Los minaretes tienen la misma función que los campanarios de las iglesias: llamar a los fieles a la oración. De hecho, unos y otros se influyeron mutuamente y durante siglos rivalizaron como símbolos de poder y ascendiente sobre las almas de los creyentes.
Algún eco de esas rivalidades ancestrales ha asomado en estos días. Pero no nos engañemos: el debate sobre la prohibición de los alminares, como el de los crucifijos, es animado también por un mismo fundamentalismo laicista que pregona que la religión es un asunto que debe limitarse al estricto ámbito de la vida privada. Un disparate: el islam y el catolicismo son indisociables de su dimensión pública -que no política- en ecclesia (asamblea) o en la umma (comunidad). Vetar esa dimensión es intentar eliminar ambas religiones.

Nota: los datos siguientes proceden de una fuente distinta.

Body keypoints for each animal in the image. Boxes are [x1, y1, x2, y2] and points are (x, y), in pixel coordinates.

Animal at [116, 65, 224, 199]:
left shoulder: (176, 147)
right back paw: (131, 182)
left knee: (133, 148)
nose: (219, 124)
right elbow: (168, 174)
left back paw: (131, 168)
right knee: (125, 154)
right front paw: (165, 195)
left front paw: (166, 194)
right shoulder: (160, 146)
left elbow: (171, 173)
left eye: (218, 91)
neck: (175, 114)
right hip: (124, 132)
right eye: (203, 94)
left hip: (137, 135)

El fundamentalismo laicista sueña con un mundo en el que la «fiesta de invierno» sustituye a la Navidad y los grandes almacenes en rebajas a las catedrales, donde actores, cineastas y astros del espectáculo ocupan el nuevo santoral y el misterio es erradicado como superchería. En el que el Estado y el mercado sustituirían a Dios. O sea, Hegel de rebajas. Ni almuédanos, ni campanarios, pero nuestros tímpanos serían atronados con las excelencias de la Semana Fantástica y los ecos del telediario.

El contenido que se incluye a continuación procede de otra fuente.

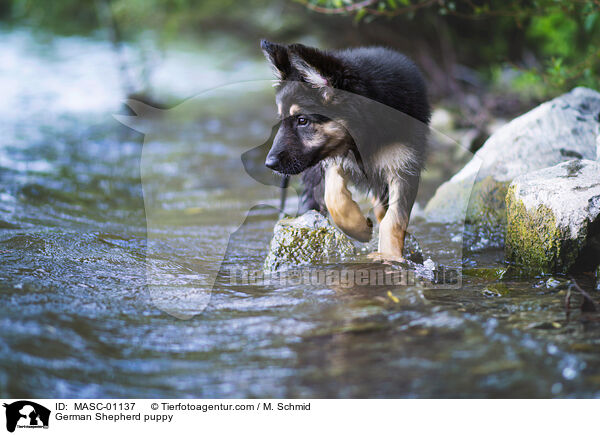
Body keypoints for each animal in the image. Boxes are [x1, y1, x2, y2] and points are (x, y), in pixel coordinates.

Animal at [260, 40, 428, 258]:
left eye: (302, 120)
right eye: (281, 120)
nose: (269, 164)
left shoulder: (404, 166)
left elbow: (394, 219)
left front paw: (389, 256)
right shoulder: (333, 158)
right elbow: (334, 197)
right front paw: (359, 227)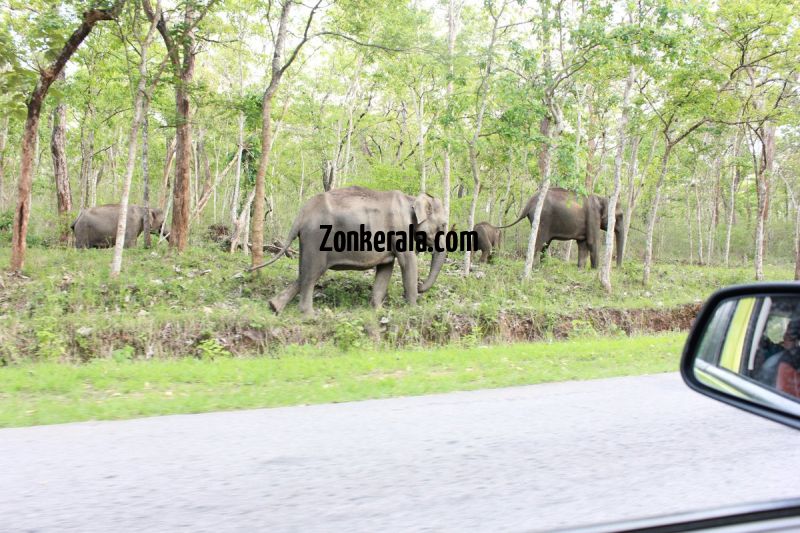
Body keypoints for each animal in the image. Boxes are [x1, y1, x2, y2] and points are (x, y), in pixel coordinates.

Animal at [255, 185, 446, 314]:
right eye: (443, 225)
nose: (421, 285)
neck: (411, 199)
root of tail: (302, 214)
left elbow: (385, 268)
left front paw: (377, 310)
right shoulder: (400, 229)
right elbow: (408, 261)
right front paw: (414, 309)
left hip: (306, 241)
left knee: (304, 272)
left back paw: (274, 306)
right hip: (316, 238)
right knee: (312, 273)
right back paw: (309, 315)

¿Una exageración? Sin duda, pero este fundamentalismo laicista -a menudo más esnob que convencido- contribuye a alimentar la paranoia del integrista musulmán, que tiende a ver en la moderna cultura occidental una conspiración para eliminar a Dios, erradicar la religión y acabar con el tradicional sistema de valores que sustenta sus vidas.
Desde esa paranoia, el fanático islamista cree que su locura terrorista es simple lucha por la supervivencia. Y no se trata de justificar lo injustificable, sino de leer la mente del asesino y los efectos que ciertas frivolidades pueden tener sobre la misma.